Grammar, Participation, & Academic Integrity

A Note on Grammar

Proper grammar is a loaded topic. On the one hand, ideas of what constitutes proper grammar are often elitist, classist, misogynistic and queerphobic, and racist. On the other, wielding grammar fluently will help you enter into certain conversations and will help readers understand you. What is important to me is that you write in a way that gets your ideas across clearly and cogently, and also that you think about your audience as you write.

With all of that in mind, in your writing for this course, you should be careful to avoid fragments, run-ons, and passively-voiced phrases, all common errors that will obscure your meaning and make it seem as though you haven’t edited your work.

 

Participation

I define participation as any of the following: making comments and questions in class, attending office hours several times, emailing me questions and comments.

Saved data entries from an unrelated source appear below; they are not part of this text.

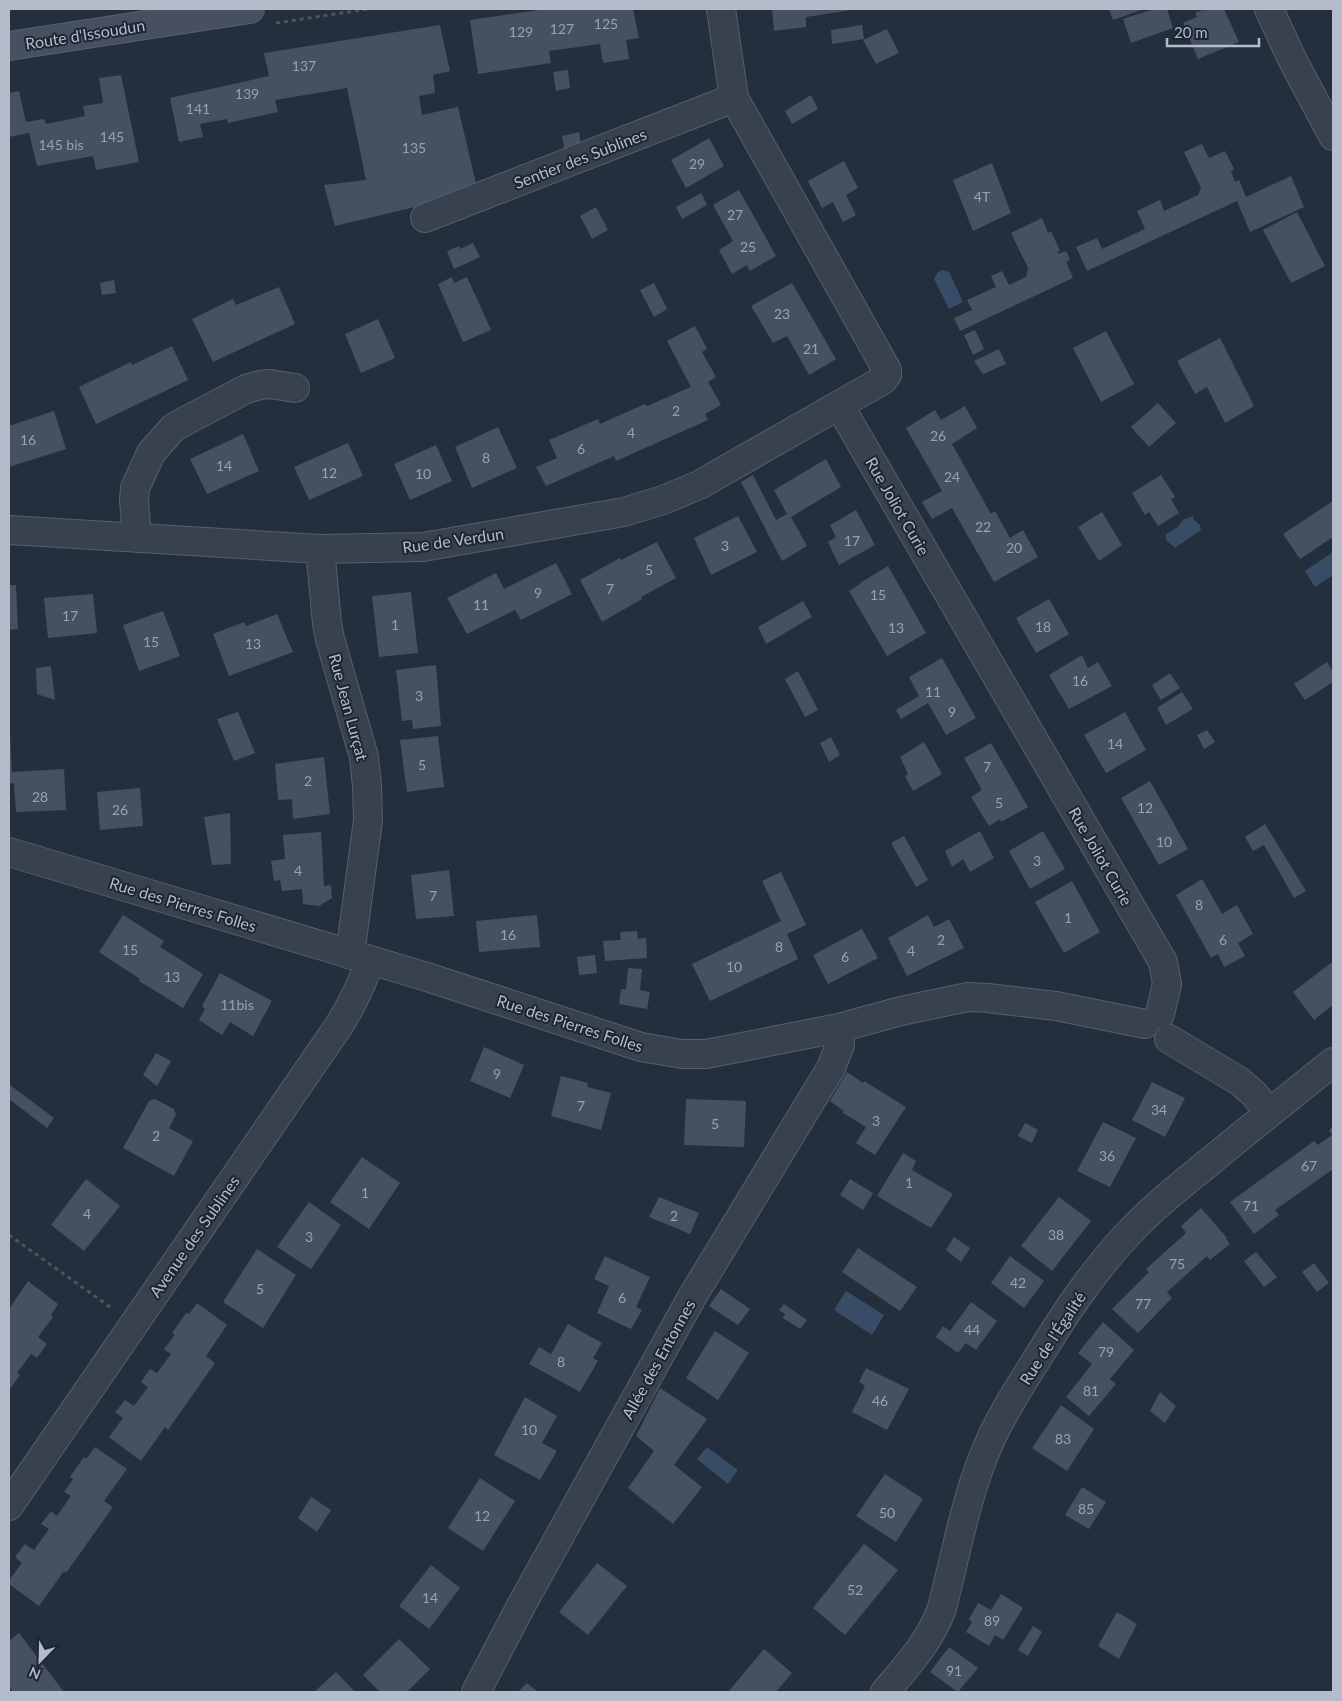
<svg xmlns="http://www.w3.org/2000/svg" width="1342" height="1701" font-family="Lato,sans-serif">
	<rect width="100%" height="100%" fill="#242f3e"/>
	<path fill="#394c67" d="M942,270L949,272L963,302L949,309L934,279L938,272Z
		M1193,516L1194,520L1200,525L1201,530L1175,548L1166,540V534L1178,527L1184,519Z
		M1333,552V575L1315,587L1305,571Z
		M846,1291L884,1315L872,1335L834,1310Z
		M707,1447L738,1470L728,1484L697,1459Z"/>
	<path fill="#455162" d="M545,9H633L639,38L626,40L629,59L603,63L600,44L549,51L551,63L478,74L470,20Z
		M772,9H852V10L806,17V27L774,31Z
		M1109,9H1144L1113,20Z
		M1154,9H1167L1173,28L1131,43L1123,19Z
		M1205,9H1224L1239,42L1198,59L1183,23L1197,17L1195,13Z
		M440,25L450,71L433,75L435,93L419,96L422,115L458,107L478,192L335,226L324,185L366,180L347,88L275,100L278,112L228,123L227,119L200,124L203,137L179,142L170,98L269,76L264,53Z
		M862,25L864,39L832,44L831,30Z
		M887,29L899,53L876,64L863,40Z
		M568,70L570,88L556,91L553,72Z
		M121,75L139,162L96,170L93,156L37,166L29,133L9,137V93L19,91L26,122L44,119L46,124L85,116L83,106L103,103L99,78Z
		M811,95L818,109L792,124L785,111Z
		M579,132L582,153L566,159L562,136Z
		M709,138L724,166L686,188L671,160Z
		M1202,144L1209,158L1225,151L1234,169L1231,171L1235,182L1239,180L1246,197L1291,176L1304,207L1250,232L1237,201L1087,271L1076,247L1097,238L1102,249L1145,229L1137,211L1160,200L1164,211L1198,195L1201,188L1184,152Z
		M844,161L858,188L846,195L856,215L843,222L833,202L822,208L808,181Z
		M992,163L1011,213L973,231L953,180Z
		M739,190L776,256L750,271L747,265L732,274L719,250L733,241L713,205Z
		M701,193L707,205L682,219L676,207Z
		M596,207L608,230L592,239L580,216Z
		M1297,212L1325,266L1291,283L1263,230Z
		M1042,218L1048,233L1051,231L1060,251L1057,252L1058,254L1066,251L1070,260L1066,262L1073,278L960,331L954,318L972,310L967,300L996,287L991,276L1002,271L1009,285L1026,277L1028,268L1011,233Z
		M473,243L480,257L454,269L447,251L459,246L460,249Z
		M452,277L454,283L467,277L491,330L463,342L438,284Z
		M114,280L116,293L102,295L100,283Z
		M654,283L667,309L654,317L640,290Z
		M792,283L836,359L809,375L787,336L773,343L751,306Z
		M279,287L295,324L213,362L192,319L233,299L236,305Z
		M378,319L395,358L361,373L345,334Z
		M695,326L707,349L702,352L716,377L708,382L721,405L705,414L708,420L616,461L614,456L546,486L536,467L557,458L549,440L598,419L600,424L645,404L647,406L691,387L667,341Z
		M975,330L984,349L973,355L964,335Z
		M1106,331L1134,384L1101,402L1073,348Z
		M1220,338L1254,406L1225,423L1207,387L1195,394L1177,361Z
		M172,346L188,380L96,424L79,387L131,362L132,365Z
		M999,349L1006,364L983,374L974,361Z
		M1158,403L1176,423L1149,447L1131,427Z
		M965,406L977,428L952,444L991,514L995,511L1010,538L1023,530L1038,557L994,582L952,508L932,519L922,502L942,491L906,428L935,410L941,420Z
		M54,411L66,449L9,467V426Z
		M498,427L517,468L472,488L455,447Z
		M243,434L259,471L207,494L190,459Z
		M348,443L363,476L309,500L294,467Z
		M436,445L452,481L410,500L394,464Z
		M826,459L841,487L791,517L807,546L782,561L741,482L753,475L776,520L787,514L774,490Z
		M1161,475L1175,497L1171,499L1179,513L1158,526L1149,512L1145,515L1132,493Z
		M1333,501V537L1300,559L1283,534Z
		M856,510L875,545L839,565L828,542L836,537L830,525Z
		M1102,512L1122,545L1099,561L1078,527Z
		M738,516L757,552L711,575L694,538Z
		M657,542L676,578L641,597L642,599L602,622L580,580L620,558L621,560Z
		M556,563L572,594L521,620L515,610L467,634L447,598L496,573L504,589Z
		M888,566L926,633L887,656L849,591L860,584V583Z
		M9,585H16L18,629L9,630Z
		M411,592L418,653L379,657L372,596Z
		M93,594L97,633L48,638L44,598Z
		M1049,599L1069,634L1036,653L1016,618Z
		M803,601L812,617L766,644L758,627Z
		M163,611L180,656L139,671L123,625Z
		M277,614L293,652L229,676L213,634L244,622L246,626Z
		M1082,655L1088,668L1098,662L1112,686L1069,709L1049,675Z
		M942,658L976,718L946,735L928,703L901,719L896,710L919,696L909,677Z
		M1327,662L1333,672V682L1305,700L1294,684Z
		M436,665L441,726L413,729L412,720L402,721L396,670Z
		M51,666L55,700L37,694L36,668Z
		M798,671L818,710L805,717L785,679Z
		M1170,673L1180,688L1161,700L1152,685Z
		M1182,692L1193,709L1166,725L1157,708Z
		M238,712L255,753L234,761L217,719Z
		M1125,712L1146,750L1106,773L1084,735Z
		M1207,730L1215,742L1204,749L1197,735Z
		M9,732H10L12,772L64,769L66,810L16,812L14,783L9,784Z
		M438,736L444,787L407,792L400,740Z
		M831,737L840,755L829,762L820,743Z
		M924,742L942,774L913,791L905,776L908,774L900,757Z
		M991,743L1028,807L1001,822L1000,819L989,826L971,797L982,790L964,758Z
		M324,757L330,814L293,819L292,799L278,800L275,764Z
		M1150,781L1188,849L1159,865L1121,798Z
		M140,788L143,826L100,830L97,792Z
		M230,813L231,864L212,865L204,817Z
		M1265,824L1306,891L1294,898L1264,845L1253,851L1245,837Z
		M980,831L994,858L970,872L963,859L952,867L945,851Z
		M1043,831L1065,869L1030,889L1009,851Z
		M321,832L324,886L331,885L332,898L319,906L303,904L302,889L282,891L280,880L274,881L271,861L285,859L283,835Z
		M904,836L928,880L916,887L891,843Z
		M449,870L454,916L416,919L411,875Z
		M781,872L806,925L787,934L798,959L710,1001L692,964L781,921L762,881Z
		M1202,879L1222,914L1237,905L1253,934L1238,943L1245,956L1224,967L1218,954L1211,958L1176,895Z
		M1072,881L1100,932L1064,953L1035,902Z
		M123,915L164,941L160,947L203,974L183,1008L139,981L140,979L99,952Z
		M537,915L540,947L479,952L476,921Z
		M928,915L934,927L949,919L964,948L907,976L888,938Z
		M862,929L878,958L828,984L813,955Z
		M637,931L638,939L646,938L647,958L605,961L603,941L621,940L620,932Z
		M595,955L597,973L579,975L577,957Z
		M1332,962L1333,964V1005L1314,1020L1293,992Z
		M628,968L642,969L640,990L650,992L647,1009L619,1004L621,989H626Z
		M220,973L272,1001L253,1036L230,1022L222,1035L199,1020L205,1009L202,1006Z
		M484,1047L524,1065L510,1098L470,1081Z
		M156,1053L171,1061L157,1086L143,1075Z
		M847,1072L863,1083L864,1081L906,1107L875,1155L856,1143L866,1127L843,1113L844,1111L830,1101Z
		M561,1076L588,1083L587,1087L611,1093L601,1130L551,1116Z
		M1152,1082L1185,1098L1165,1137L1132,1120Z
		M10,1085L54,1118L47,1128L9,1099Z
		M155,1099L174,1109L176,1115L169,1128L193,1141L174,1176L123,1148L149,1101Z
		M686,1099L746,1101L744,1147L684,1145Z
		M1103,1122L1136,1138L1110,1187L1077,1171Z
		M1025,1123L1038,1130L1032,1143L1018,1136Z
		M1333,1127V1169L1275,1210L1279,1215L1254,1234L1230,1202L1314,1141L1318,1145L1332,1135L1329,1130Z
		M903,1153L916,1161L912,1170L953,1194L931,1228L877,1196Z
		M362,1157L400,1183L369,1229L330,1202Z
		M86,1179L120,1206L84,1251L51,1225Z
		M850,1179L873,1193L863,1210L840,1195Z
		M659,1197L699,1213L690,1234L649,1217Z
		M1059,1197L1091,1221L1052,1271L1021,1246Z
		M309,1202L341,1225L311,1269L277,1247Z
		M1201,1208L1227,1238L1226,1239L1230,1244L1210,1260L1207,1256L1167,1292L1172,1298L1138,1333L1112,1309L1149,1272L1146,1269L1186,1233L1181,1226Z
		M954,1237L970,1248L961,1262L946,1250Z
		M858,1248L917,1287L900,1311L842,1272Z
		M257,1249L296,1275L263,1328L223,1302Z
		M1256,1252L1277,1277L1264,1287L1244,1261Z
		M605,1256L650,1277L636,1307L642,1310L631,1329L597,1313L609,1286L594,1279Z
		M1010,1256L1044,1281L1024,1308L991,1283Z
		M1314,1263L1329,1283L1317,1292L1302,1272Z
		M28,1281L58,1304L51,1315L53,1317L38,1337L47,1344L37,1358L31,1354L17,1373L20,1375L9,1390V1309Z
		M721,1289L750,1309L738,1325L709,1306Z
		M971,1302L997,1321L976,1350L966,1343L958,1353L936,1337L943,1326L950,1331Z
		M197,1303L227,1325L206,1356L215,1363L168,1430L165,1427L141,1461L109,1437L123,1418L115,1412L125,1400L134,1406L148,1387L141,1382L150,1369L157,1373L171,1354L164,1349L175,1335L172,1333L186,1313L189,1314Z
		M784,1304L807,1320L800,1329L783,1318L785,1314L779,1310Z
		M1103,1322L1134,1350L1110,1379L1116,1384L1089,1416L1066,1397L1092,1364L1078,1353Z
		M568,1324L602,1343L593,1358L598,1361L580,1392L529,1364L539,1347L551,1354Z
		M715,1331L749,1353L718,1400L686,1378Z
		M866,1368L909,1389L887,1430L852,1412L865,1386L859,1382Z
		M660,1388L707,1419L674,1465L702,1487L673,1524L628,1488L654,1451L636,1436Z
		M1160,1392L1176,1406L1165,1423L1150,1411Z
		M525,1397L557,1416L542,1443L557,1451L540,1480L494,1455Z
		M1061,1405L1094,1429L1067,1471L1032,1448Z
		M95,1447L127,1469L104,1501L113,1507L66,1573L64,1571L39,1606L9,1584V1580L22,1563L15,1557L25,1544L34,1550L49,1529L41,1524L51,1511L57,1516L71,1496L64,1492L73,1479L70,1477L84,1457L86,1459Z
		M885,1474L923,1499L896,1542L856,1516Z
		M480,1478L515,1501L483,1551L448,1528Z
		M1082,1487L1106,1502L1089,1529L1065,1515Z
		M311,1497L331,1510L317,1532L298,1518Z
		M864,1544L898,1570L845,1635L813,1608Z
		M597,1563L627,1586L588,1635L559,1612Z
		M431,1565L460,1588L429,1629L399,1606Z
		M1001,1594L1023,1608L1003,1640L995,1635L989,1646L966,1632L972,1622L969,1619L978,1603L991,1610Z
		M1117,1612L1137,1624L1119,1659L1098,1646Z
		M1033,1626L1042,1632L1028,1656L1018,1650Z
		M19,1633L64,1692H13L9,1687V1641Z
		M399,1639L430,1669L407,1692H380L363,1675Z
		M949,1647L978,1668L958,1692L930,1672Z
		M764,1649L792,1673L776,1692H728Z
		M336,1672L355,1692H314Z
		M527,1683L538,1692H518Z"/>
	<g fill="none" stroke-linecap="round" stroke-linejoin="round">
		<defs>
			<path id="minor" d="M721,9L734,98L887,370V375L883,380L839,405L1163,962L1167,984L1160,1014
				M1269,9L1292,59L1333,136
				M425,218L734,98
				M9,530L320,549L423,547L624,512L663,500L699,485L839,405
				M137,538L134,500L135,488L151,453L174,427L246,389L260,385L270,384L295,388
				M320,549L327,623L330,639L364,757L367,786L368,820L350,955
				M9,852L427,977L641,1047L682,1054H706L839,1028L901,1011L968,997L988,998L1056,1006L1145,1024
				M1169,1039L1239,1081L1254,1094L1269,1112
				M9,1506L338,1027C352,1005 362,985 370,960
				M476,1692L522,1604L692,1297L831,1068L840,1045L839,1028
				M885,1692C907,1666 931,1640 942,1608C956,1554 967,1491 990,1441C1003,1412 1020,1386 1037,1359C1064,1315 1092,1272 1128,1234C1152,1208 1180,1186 1207,1164C1249,1129 1291,1096 1333,1062"/>
			<path id="secondary" d="M9,46L250,9"/>
		</defs>
		<use href="#minor" stroke="#565f6c" stroke-width="30"/>
		<use href="#secondary" stroke="#565f6c" stroke-width="30"/>
		<path stroke="#44595c" stroke-width="3" stroke-dasharray="4 4" stroke-linecap="butt" d="M276,23L368,9
			M9,1235L110,1307"/>
		<use href="#minor" stroke="#38414e" stroke-width="28"/>
		<use href="#secondary" stroke="#465061" stroke-width="28"/>
	</g>
	<g text-anchor="middle" dominant-baseline="central" stroke-width="4" stroke-linejoin="round" paint-order="stroke">
		<g font-size="14" fill="#98a1af">
			<text x="606" y="23">125</text>
			<text x="562" y="28">127</text>
			<text x="521" y="31">129</text>
			<text x="304" y="65">137</text>
			<text x="247" y="93">139</text>
			<text x="198" y="108">141</text>
			<text x="112" y="136">145</text>
			<text x="61" y="144">145 bis</text>
			<text x="414" y="147">135</text>
			<text x="697" y="163">29</text>
			<text x="982" y="196">4T</text>
			<text x="735" y="214">27</text>
			<text x="748" y="246">25</text>
			<text x="782" y="313">23</text>
			<text x="811" y="348">21</text>
			<text x="676" y="410">2</text>
			<text x="631" y="432">4</text>
			<text x="938" y="435">26</text>
			<text x="28" y="439">16</text>
			<text x="581" y="448">6</text>
			<text x="486" y="457">8</text>
			<text x="224" y="465">14</text>
			<text x="329" y="472">12</text>
			<text x="423" y="473">10</text>
			<text x="952" y="476">24</text>
			<text x="983" y="526">22</text>
			<text x="852" y="540">17</text>
			<text x="725" y="545">3</text>
			<text x="1014" y="547">20</text>
			<text x="649" y="569">5</text>
			<text x="610" y="588">7</text>
			<text x="538" y="592">9</text>
			<text x="878" y="594">15</text>
			<text x="481" y="604">11</text>
			<text x="70" y="615">17</text>
			<text x="395" y="624">1</text>
			<text x="1043" y="626">18</text>
			<text x="896" y="627">13</text>
			<text x="151" y="641">15</text>
			<text x="253" y="643">13</text>
			<text x="1080" y="680">16</text>
			<text x="933" y="691">11</text>
			<text x="419" y="695">3</text>
			<text x="952" y="711">9</text>
			<text x="1115" y="743">14</text>
			<text x="422" y="764">5</text>
			<text x="987" y="766">7</text>
			<text x="308" y="780">2</text>
			<text x="40" y="796">28</text>
			<text x="999" y="802">5</text>
			<text x="1145" y="807">12</text>
			<text x="120" y="809">26</text>
			<text x="1164" y="841">10</text>
			<text x="1037" y="860">3</text>
			<text x="298" y="870">4</text>
			<text x="433" y="895">7</text>
			<text x="1199" y="904">8</text>
			<text x="1068" y="917">1</text>
			<text x="508" y="934">16</text>
			<text x="941" y="939">2</text>
			<text x="1223" y="939">6</text>
			<text x="779" y="946">8</text>
			<text x="130" y="949">15</text>
			<text x="911" y="950">4</text>
			<text x="845" y="956">6</text>
			<text x="734" y="966">10</text>
			<text x="172" y="976">13</text>
			<text x="237" y="1004">11bis</text>
			<text x="497" y="1073">9</text>
			<text x="581" y="1105">7</text>
			<text x="1159" y="1109">34</text>
			<text x="876" y="1120">3</text>
			<text x="715" y="1123">5</text>
			<text x="156" y="1135">2</text>
			<text x="1107" y="1155">36</text>
			<text x="1309" y="1165">67</text>
			<text x="909" y="1182">1</text>
			<text x="365" y="1192">1</text>
			<text x="1251" y="1205">71</text>
			<text x="87" y="1213">4</text>
			<text x="674" y="1215">2</text>
			<text x="1056" y="1234">38</text>
			<text x="309" y="1236">3</text>
			<text x="1177" y="1263">75</text>
			<text x="1018" y="1282">42</text>
			<text x="260" y="1288">5</text>
			<text x="622" y="1297">6</text>
			<text x="1143" y="1303">77</text>
			<text x="972" y="1329">44</text>
			<text x="1106" y="1351">79</text>
			<text x="561" y="1361">8</text>
			<text x="1091" y="1390">81</text>
			<text x="880" y="1400">46</text>
			<text x="529" y="1429">10</text>
			<text x="1063" y="1438">83</text>
			<text x="1086" y="1508">85</text>
			<text x="887" y="1512">50</text>
			<text x="482" y="1515">12</text>
			<text x="855" y="1589">52</text>
			<text x="430" y="1597">14</text>
			<text x="992" y="1620">89</text>
			<text x="954" y="1670">91</text>
		</g>
		<g font-size="16" fill="#b4bcc9" stroke="#1d2633">
			<text transform="translate(85 34) rotate(-9)">Route d'Issoudun</text>
			<text transform="translate(580 158) rotate(-21)">Sentier des Sublines</text>
			<text transform="translate(898 506) rotate(60)">Rue Joliot Curie</text>
			<text transform="translate(453 540) rotate(-8)">Rue de Verdun</text>
			<text transform="translate(349 707) rotate(75)">Rue Jean Lurçat</text>
			<text transform="translate(1101 856) rotate(60)">Rue Joliot Curie</text>
			<text transform="translate(183 904) rotate(17)">Rue des Pierres Folles</text>
			<text transform="translate(570 1023) rotate(18)">Rue des Pierres Folles</text>
			<text transform="translate(194 1236) rotate(-55)">Avenue des Sublines</text>
			<text transform="translate(1052 1338) rotate(-57)">Rue de l'Égalité</text>
			<text transform="translate(658 1359) rotate(-61)">Allée des Entonnes</text>
		</g>
	</g>
	<rect width="1342" height="1701" fill="none" stroke="#b4bcc9" stroke-width="20"/>
	<g transform="translate(40 1661) rotate(203)" stroke="#1d2633" stroke-width="4" paint-order="stroke">
	<path d="M0-4L9 19L0 12L-9 19Z" fill="#b4bcc9"/>
	<text y="-8" font-size="14" font-weight="bold" text-anchor="middle" fill="#b4bcc9">N</text>
	</g>
	<path d="M1167 38v8h92v-8" fill="none" stroke="#b4bcc9" stroke-width="2.5"/>
	<text x="1174" y="38" font-size="15" fill="#b4bcc9" stroke="#1d2633" stroke-width="4" paint-order="stroke">20 m</text>
</svg>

As you may have already experienced, discussion on the college level is in some ways very different from high school (at various points we may talk about why!) For my purposes, active participation means that you are making your intellectual presence known in the “room,” without dominating discussion or speaking over others. We really do all learn more when as many people as possible participate in the conversation.

If you have a question or observation about a reading, no matter how small, someone else is also likely to have it, and your comments are important to other people’s learning.

BUT we are a big class, and that makes hearing regularly from everyone a bit trickier. Please consider the chat just as valid a way to contribute to our discussions as speaking aloud. You are welcome to use it instead of speaking or in addition to. I find that online courses work best when there’s a vibrant interchange of ideas going on in speech and in chat!

 

Academic Integrity/Plagiarism

Academic integrity means properly citing the sources (people, texts, etc) that you used for an assignment. While public writing pieces don’t have all the traditional kinds of citation like a formal paper does, you should still cite your sources. It’s part of being an ethical member of an academic community, and it gives your reader somewhere to go if they want more information about/from that source. Here is CUNY’s Academic Integrity policy.

Plagiarism—the use of someone else’s ideas without proper attribution—is essentially the opposite, and it is a serious academic offense, and I have a zero tolerance policy. If you use someone’s work without quotation marks (for exact words) and without both in-text citation in MLA or Chicago style and Works Cited, you will automatically fail the assignment, and potentially the course. We will do a workshop in class this term on how to cite things in public writing.